Stored data entries:
>>>>>

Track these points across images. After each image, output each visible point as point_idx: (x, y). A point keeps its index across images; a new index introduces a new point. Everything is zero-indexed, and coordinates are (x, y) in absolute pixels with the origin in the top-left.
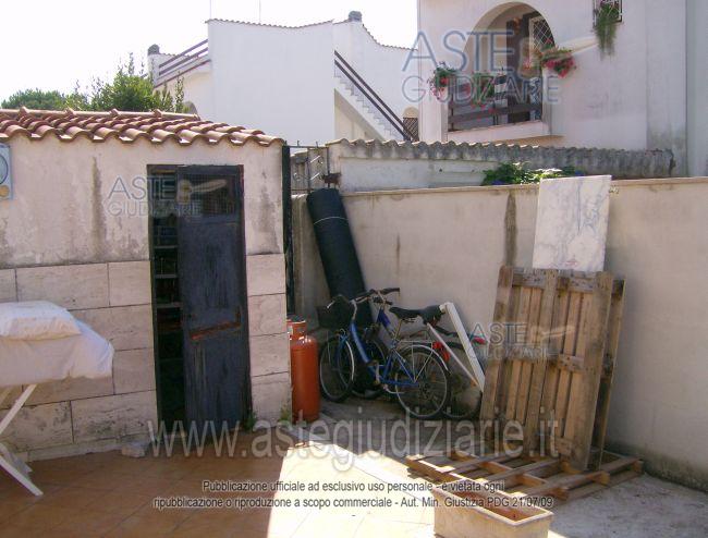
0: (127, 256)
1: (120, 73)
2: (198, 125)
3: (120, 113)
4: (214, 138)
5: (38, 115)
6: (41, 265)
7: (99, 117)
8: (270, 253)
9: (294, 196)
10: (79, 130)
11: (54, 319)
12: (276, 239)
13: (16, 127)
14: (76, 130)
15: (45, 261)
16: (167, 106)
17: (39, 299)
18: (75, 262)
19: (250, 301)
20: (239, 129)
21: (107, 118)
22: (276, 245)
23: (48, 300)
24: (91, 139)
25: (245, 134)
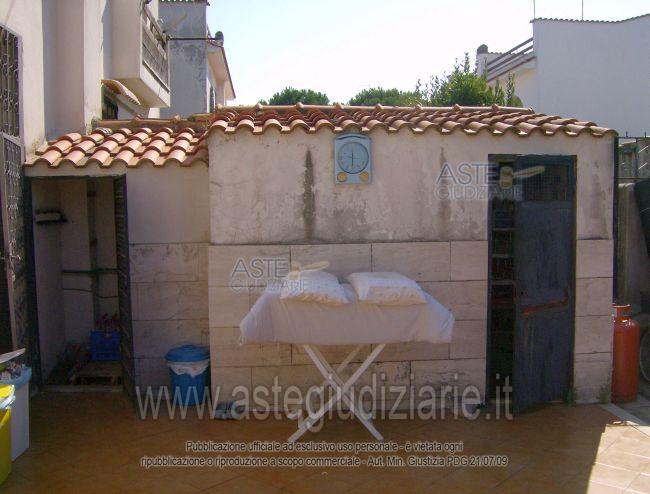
0: (468, 236)
1: (457, 71)
2: (533, 117)
3: (461, 108)
4: (550, 130)
5: (392, 111)
6: (392, 241)
7: (444, 111)
8: (601, 238)
9: (621, 185)
10: (429, 123)
11: (405, 288)
12: (605, 225)
13: (376, 122)
14: (427, 123)
15: (396, 238)
16: (499, 101)
17: (391, 271)
18: (421, 240)
19: (578, 283)
20: (572, 122)
21: (451, 113)
22: (606, 232)
23: (398, 271)
24: (440, 131)
25: (579, 126)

<<<<<

• REQUIREMENT:
What are the lines, exactly as written above, from the line with "12: (276, 239)" to the line with "24: (91, 139)", both included? Output only those.

• WRITTEN SOLUTION:
12: (276, 239)
13: (16, 127)
14: (76, 130)
15: (45, 261)
16: (167, 106)
17: (39, 299)
18: (75, 262)
19: (250, 301)
20: (239, 129)
21: (107, 118)
22: (276, 245)
23: (48, 300)
24: (91, 139)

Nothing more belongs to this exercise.